India’s Tata Communications has further sweetened its cloud offering for enterprises in its new deal with Google Cloud. Under the partnerships, both companies are aiming to drive cloud adoption and transform Indian businesses.
The partnership between Tata Communications and Google Cloud India will enable enterprises to deploy and access Google Cloud services through Tata Communications’ IZO Managed Cloud while providing them ease-of-use coupled with end-to-end services, including cloud architecture planning, workload migration and ongoing operational support.
As a Google Cloud India Partner, Tata Communications will now support organisations with services across infrastructure modernisation, data centre transformation, application modernisation, smart analytics, multi-cloud deployments and more.
“As organisations migrate to Google Cloud, they need a partner that will support them across their entire IT ecosystem and deliver a unified cloud management platform that offers greater transparency, control and security of their data and applications,” Rajesh Awasthi, Global Head of Cloud and Managed Hosting Services at Tata Communications said in a statement.
Awasthi added that the current demands on enterprises to manage and optimise their cloud solutions has never been more important, especially in the wake of COVID-19 and our increasing reliance on cloud infrastructure.
Amitabh Jacob, Head of Partners and Alliances at Google Cloud India said that through its partnership with Tata Communications, Google Cloud would provide its customers with a unified experience that will remove the complexity in cloud management and help them transform at speed and scale. “The true test of 2021 will be how organizations adopt a cloud-first approach.”
More than 60% of Indian organisations plan to leverage cloud platforms for digital innovation, as they re-strategise their IT spending plans, according to an IDC survey. With the ongoing pandemic, most businesses are now beginning to explore a cloud-first model.
According to an official statement, both companies have “market-leading” capabilities across a spectrum of services for customers looking to reframe their business blueprint.
Tata Communications’ cloud capabilities are riding on 14 cloud nodes and its tier-1 network, which carries around 30% of the world’s Internet routes. The company has partnerships with leading internet service providers (ISPs) and major cloud providers.

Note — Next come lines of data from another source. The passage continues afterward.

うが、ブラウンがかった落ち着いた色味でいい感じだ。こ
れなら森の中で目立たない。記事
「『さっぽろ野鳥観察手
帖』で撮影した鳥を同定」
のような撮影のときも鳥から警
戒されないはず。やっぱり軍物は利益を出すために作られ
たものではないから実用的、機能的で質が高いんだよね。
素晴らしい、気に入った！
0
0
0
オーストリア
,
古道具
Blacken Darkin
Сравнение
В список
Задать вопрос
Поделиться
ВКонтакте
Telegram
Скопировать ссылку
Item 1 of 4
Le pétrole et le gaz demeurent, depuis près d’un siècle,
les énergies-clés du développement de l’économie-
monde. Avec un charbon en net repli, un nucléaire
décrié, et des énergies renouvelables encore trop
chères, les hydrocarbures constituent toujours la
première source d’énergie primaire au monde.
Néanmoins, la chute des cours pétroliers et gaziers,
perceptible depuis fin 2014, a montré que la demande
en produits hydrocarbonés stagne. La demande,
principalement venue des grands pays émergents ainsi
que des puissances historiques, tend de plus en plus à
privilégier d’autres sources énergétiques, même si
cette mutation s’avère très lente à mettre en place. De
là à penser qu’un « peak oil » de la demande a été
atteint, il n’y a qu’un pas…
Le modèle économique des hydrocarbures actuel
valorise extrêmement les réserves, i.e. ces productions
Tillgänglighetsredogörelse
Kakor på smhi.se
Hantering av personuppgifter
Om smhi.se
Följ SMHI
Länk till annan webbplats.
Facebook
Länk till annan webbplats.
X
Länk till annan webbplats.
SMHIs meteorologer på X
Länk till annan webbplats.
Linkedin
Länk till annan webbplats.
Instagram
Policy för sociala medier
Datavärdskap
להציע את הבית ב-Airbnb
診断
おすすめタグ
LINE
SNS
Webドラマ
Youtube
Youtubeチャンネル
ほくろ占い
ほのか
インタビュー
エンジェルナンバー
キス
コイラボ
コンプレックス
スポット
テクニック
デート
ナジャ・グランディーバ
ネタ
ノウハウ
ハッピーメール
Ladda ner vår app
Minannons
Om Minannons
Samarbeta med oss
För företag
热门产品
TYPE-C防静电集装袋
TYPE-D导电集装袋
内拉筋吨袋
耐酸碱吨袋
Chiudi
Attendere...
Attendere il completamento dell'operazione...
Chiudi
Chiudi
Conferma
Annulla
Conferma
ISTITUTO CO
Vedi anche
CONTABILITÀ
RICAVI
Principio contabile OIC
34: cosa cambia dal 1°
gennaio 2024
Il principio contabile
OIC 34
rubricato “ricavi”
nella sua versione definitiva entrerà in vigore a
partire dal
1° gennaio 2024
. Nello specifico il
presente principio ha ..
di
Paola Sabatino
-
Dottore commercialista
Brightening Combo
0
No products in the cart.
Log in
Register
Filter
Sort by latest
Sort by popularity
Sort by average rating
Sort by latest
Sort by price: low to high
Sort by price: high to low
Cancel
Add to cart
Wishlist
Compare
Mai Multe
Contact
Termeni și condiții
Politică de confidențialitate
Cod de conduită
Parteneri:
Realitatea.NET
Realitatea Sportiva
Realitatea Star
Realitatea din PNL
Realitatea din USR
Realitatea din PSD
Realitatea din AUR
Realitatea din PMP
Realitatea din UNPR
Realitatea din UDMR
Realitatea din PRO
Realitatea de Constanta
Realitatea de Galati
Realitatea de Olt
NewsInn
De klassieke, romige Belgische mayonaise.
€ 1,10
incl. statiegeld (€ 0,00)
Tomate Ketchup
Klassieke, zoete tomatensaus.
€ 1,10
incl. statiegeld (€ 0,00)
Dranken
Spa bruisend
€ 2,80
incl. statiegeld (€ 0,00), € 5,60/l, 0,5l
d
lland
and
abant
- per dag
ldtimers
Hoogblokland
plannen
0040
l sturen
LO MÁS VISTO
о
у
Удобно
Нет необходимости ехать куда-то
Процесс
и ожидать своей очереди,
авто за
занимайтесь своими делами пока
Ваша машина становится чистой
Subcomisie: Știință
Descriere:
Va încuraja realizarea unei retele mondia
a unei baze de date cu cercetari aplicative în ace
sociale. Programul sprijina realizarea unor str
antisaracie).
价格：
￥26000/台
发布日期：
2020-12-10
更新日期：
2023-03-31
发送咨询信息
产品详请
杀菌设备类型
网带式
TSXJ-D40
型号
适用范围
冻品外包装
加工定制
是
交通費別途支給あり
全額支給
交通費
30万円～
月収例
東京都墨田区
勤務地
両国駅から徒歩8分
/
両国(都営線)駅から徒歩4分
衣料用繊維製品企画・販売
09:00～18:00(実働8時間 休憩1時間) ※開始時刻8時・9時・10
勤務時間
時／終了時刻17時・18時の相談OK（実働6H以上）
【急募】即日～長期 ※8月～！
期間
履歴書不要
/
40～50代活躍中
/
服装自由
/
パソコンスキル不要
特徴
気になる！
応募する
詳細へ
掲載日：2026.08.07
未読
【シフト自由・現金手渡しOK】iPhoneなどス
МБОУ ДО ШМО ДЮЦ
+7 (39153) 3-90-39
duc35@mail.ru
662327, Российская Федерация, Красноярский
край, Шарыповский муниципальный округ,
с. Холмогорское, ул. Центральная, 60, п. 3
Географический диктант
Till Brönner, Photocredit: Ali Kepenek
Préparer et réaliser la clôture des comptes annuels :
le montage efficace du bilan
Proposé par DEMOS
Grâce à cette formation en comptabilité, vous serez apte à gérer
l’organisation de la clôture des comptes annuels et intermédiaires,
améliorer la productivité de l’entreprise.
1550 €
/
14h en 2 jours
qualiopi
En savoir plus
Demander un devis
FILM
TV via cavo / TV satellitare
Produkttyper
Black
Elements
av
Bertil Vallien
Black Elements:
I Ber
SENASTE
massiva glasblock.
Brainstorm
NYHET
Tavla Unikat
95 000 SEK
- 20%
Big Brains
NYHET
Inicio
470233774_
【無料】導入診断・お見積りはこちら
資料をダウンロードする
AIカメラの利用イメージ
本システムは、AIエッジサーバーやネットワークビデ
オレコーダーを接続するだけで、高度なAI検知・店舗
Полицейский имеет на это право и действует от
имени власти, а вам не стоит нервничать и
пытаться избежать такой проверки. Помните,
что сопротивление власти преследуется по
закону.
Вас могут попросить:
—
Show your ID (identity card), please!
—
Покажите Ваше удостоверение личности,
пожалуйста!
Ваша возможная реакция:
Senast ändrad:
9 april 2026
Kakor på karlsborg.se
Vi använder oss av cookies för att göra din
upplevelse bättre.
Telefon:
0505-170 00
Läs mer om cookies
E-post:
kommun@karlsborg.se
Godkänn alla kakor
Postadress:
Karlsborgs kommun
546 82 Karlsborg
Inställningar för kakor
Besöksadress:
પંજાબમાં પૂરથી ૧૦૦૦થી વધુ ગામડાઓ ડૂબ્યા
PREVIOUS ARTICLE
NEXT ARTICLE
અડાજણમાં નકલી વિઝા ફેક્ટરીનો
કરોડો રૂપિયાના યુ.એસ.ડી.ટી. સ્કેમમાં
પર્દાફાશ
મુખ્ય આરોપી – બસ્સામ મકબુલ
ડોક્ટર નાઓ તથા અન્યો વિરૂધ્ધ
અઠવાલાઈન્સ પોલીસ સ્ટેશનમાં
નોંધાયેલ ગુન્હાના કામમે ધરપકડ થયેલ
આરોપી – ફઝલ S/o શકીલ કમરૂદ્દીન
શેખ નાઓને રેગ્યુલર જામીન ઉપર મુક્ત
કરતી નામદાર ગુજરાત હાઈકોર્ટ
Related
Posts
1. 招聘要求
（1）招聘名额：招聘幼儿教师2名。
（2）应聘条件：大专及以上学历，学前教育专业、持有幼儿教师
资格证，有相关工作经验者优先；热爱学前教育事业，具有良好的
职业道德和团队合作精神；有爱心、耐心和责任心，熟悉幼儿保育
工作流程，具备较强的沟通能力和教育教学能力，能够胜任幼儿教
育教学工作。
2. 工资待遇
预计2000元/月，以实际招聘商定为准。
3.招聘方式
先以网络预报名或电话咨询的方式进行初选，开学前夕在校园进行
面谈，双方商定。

In India, Bharti Airtel is also forming partnerships and making fresh investments to grow its cloud business. Last year, it signed a multi-year strategic cloud deal with Amazon Web Services (AWS) to tap millions of small and medium enterprise (SME) customers in India.
Airtel’s bigger rival Reliance Jio is rapidly expanding its enterprise services in partnership with Microsoft. Jio had struck a 10-year deal with Microsoft to sell cloud services to small businesses and build data centres.
Airtel has a portfolio of 10 large data centres and is currently building two new data centres.